With Clavulanic acid blocking the β-lactamase enzyme, it allows the broad-spectrum Amoxicillin to work.
There are many different combinations, designed to block the enzyme that the bacteria have acquired to overcome the antibiotic. Once the enzyme is degraded, the antibiotic can work.
Unfortunately, organisms are now acquiring extended-β-lactamases that are not inhibited by Clavulanic acid. Those bacteria still remain resistant.
Describe how a bacterium can become Vancomycin resistant?
The van operon is a set of genes that regulate the biosynthesis of D-ala D-lac instead of D-ala D-ala.
It’s acquisition gives bacteria resistance to Vacomycin, as it cannot recognise the new sequence.
Describe non-genetic mechanisms of resistance.
INACCESSIBILITY TO DRUGS:
For some parts of the body, it’s difficult to get the drug to concentration that we need.
(e.g., abscess, TB lesion)
STATIONARY PHASE/ VEGETATIONS AND BIOFILMS:
For other parts of the body, bacteria sit and create biofilms, which are very difficult to treat. The bacteria are not resistant, they have just form this muco-polysaccharide surface structure to the biofilm, and the antibiotics can’t get through.
(non-susceptible to inhibitors of cell wall synthesis)
Briefly, how would we conduct an antibiotics resistance test?
Every bacteria that comes through the lab is normally tested for antibiotic resistance.
We do that on these blood agar plates, where we have discs containing antibiotics that diffuse into the agar and stop the bacteria from growing.
We can tell if the bacteria is affected by the zone of inhibition around the disc; if there is no zone, the bacteria is resistant to that particular antibiotic.

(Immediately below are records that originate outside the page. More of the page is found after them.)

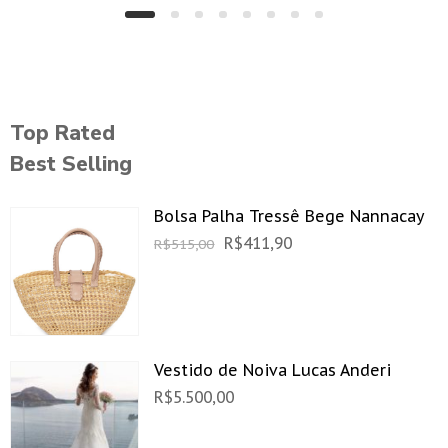
Top Rated
Best Selling
Bolsa Palha Tressê Bege Nannacay
R$
411,90
R$
515,00
Vestido de Noiva Lucas Anderi
R$
5.500,00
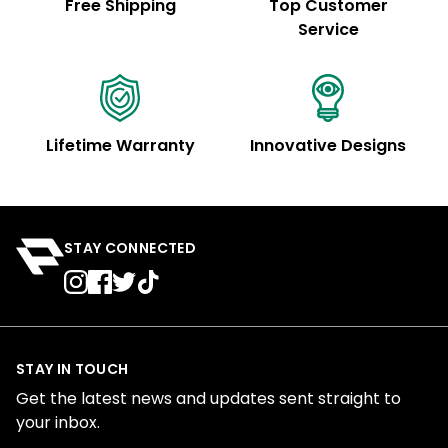
Free Shipping
Top Customer
Service
Lifetime Warranty
Innovative Designs
STAY CONNECTED
STAY IN TOUCH
Get the latest news and updates sent straight to
your inbox.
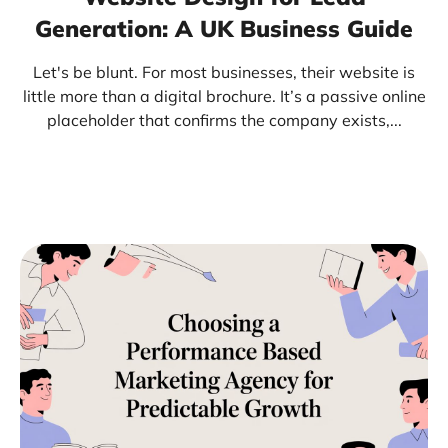
Generation: A UK Business Guide
Let's be blunt. For most businesses, their website is
little more than a digital brochure. It’s a passive online
placeholder that confirms the company exists,...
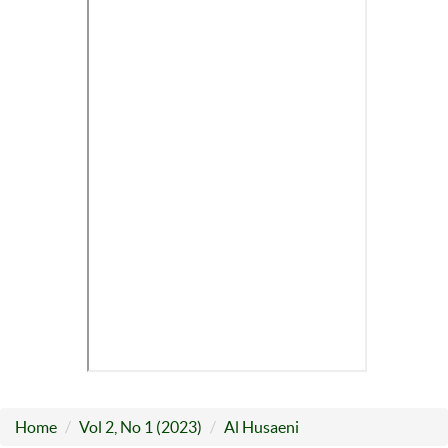
Home
Vol 2, No 1 (2023)
Al Husaeni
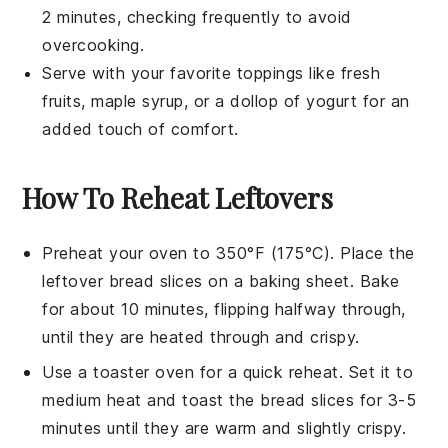
2 minutes, checking frequently to avoid
overcooking.
Serve with your favorite toppings like
fresh
fruits
,
maple syrup
, or a dollop of
yogurt
for an
added touch of comfort.
How To Reheat Leftovers
Preheat your oven to 350°F (175°C). Place the
leftover
bread slices
on a baking sheet. Bake
for about 10 minutes, flipping halfway through,
until they are heated through and crispy.
Use a toaster oven for a quick reheat. Set it to
medium heat and toast the
bread slices
for 3-5
minutes until they are warm and slightly crispy.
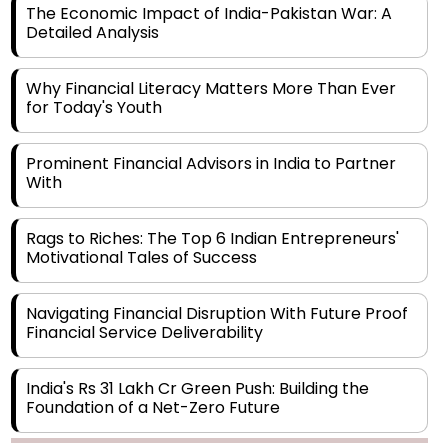
The Economic Impact of India-Pakistan War: A
Detailed Analysis
Why Financial Literacy Matters More Than Ever
for Today's Youth
Prominent Financial Advisors in India to Partner
With
Rags to Riches: The Top 6 Indian Entrepreneurs'
Motivational Tales of Success
Navigating Financial Disruption With Future Proof
Financial Service Deliverability
India's Rs 31 Lakh Cr Green Push: Building the
Foundation of a Net-Zero Future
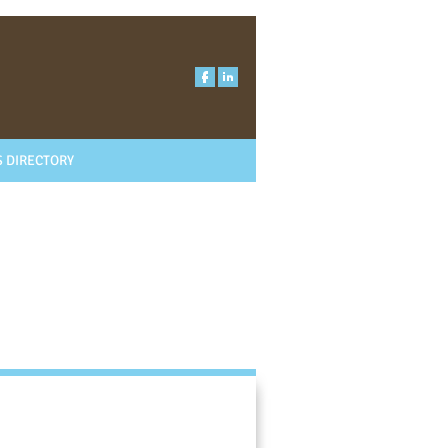
 DIRECTORY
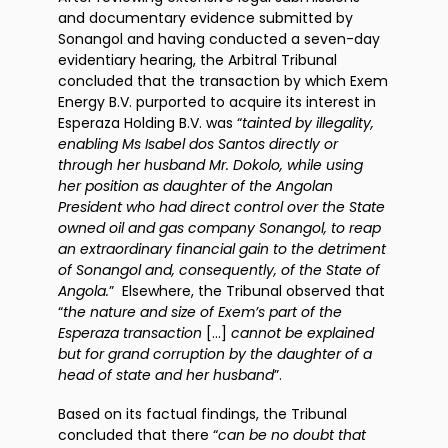
and documentary evidence submitted by
Sonangol and having conducted a seven-day
evidentiary hearing, the Arbitral Tribunal
concluded that the transaction by which Exem
Energy B.V. purported to acquire its interest in
Esperaza Holding B.V. was “
tainted by illegality,
enabling Ms Isabel dos Santos directly or
through her husband Mr. Dokolo, while using
her position as daughter of the Angolan
President who had direct control over the State
owned oil and gas company Sonangol, to reap
an extraordinary financial gain to the detriment
of Sonangol and, consequently, of the State of
Angola.
” Elsewhere, the Tribunal observed that
“
the nature and size of Exem’s part of the
Esperaza transaction
[…]
cannot be explained
but for grand corruption by the daughter of a
head of state and her husband
”.
Based on its factual findings, the Tribunal
concluded that there “
can be no doubt that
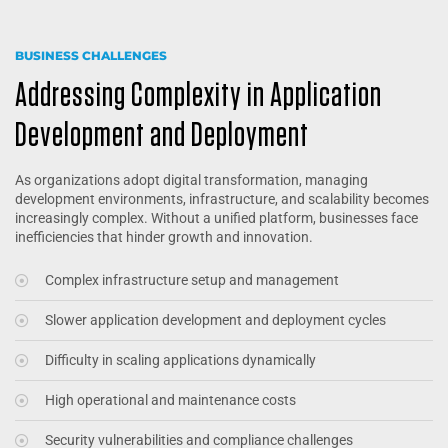
BUSINESS CHALLENGES
Addressing Complexity in Application
Development and Deployment
As organizations adopt digital transformation, managing
development environments, infrastructure, and scalability becomes
increasingly complex. Without a unified platform, businesses face
inefficiencies that hinder growth and innovation.
Complex infrastructure setup and management
Slower application development and deployment cycles
Difficulty in scaling applications dynamically
High operational and maintenance costs
Security vulnerabilities and compliance challenges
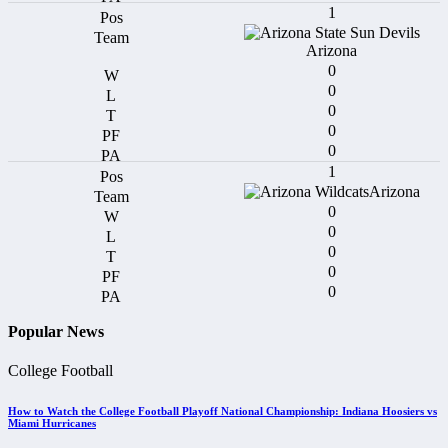
1
Arizona
0
0
0
0
0
1
Arizona
0
0
0
0
0
Popular News
College Football
How to Watch the College Football Playoff National Championship: Indiana Hoosiers vs
Miami Hurricanes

What are some ways in which we can prevent/ overcome antibiotic resistance?
CONTROL USE:
- not use them in animal feeds
- complete their course
- prescribe appropriately
NEW OR MODIFIED DRUGS: there have only been a few in the past 25 years
COMBINATION THERAPY:
- medications go for different targets
- they overcome mutation rates
INFECTION CONTROL: can be of the individual, ward or society
Briefly, go through the war of drug resistance with gonorrhoea.
In the 1950s-60s, gonorrhoea could be completely cleared simply with a single dose of penicillin. After a few years, the resistance rate crept up to about 15%.
After that, we switched to Ciprofloxacin (a DNA Gyrase inhibitor). You could use it once at a high dose, and it would clear the infection. However, yet again, the Ciprofloxacin resistance rates crept up.
A new cephalosporin was used called Cefixime; again, all it needed was a single oral dose. Again, resistance rates increase.
Now, the treatment guidelines outline a combination therapy of Ceftriaxone, a 3rd generation cephalosporin, and Azithromycin. This has been used for the last 2/3 years to treat gonorrhoea, but we can see a gradual increase in resistance.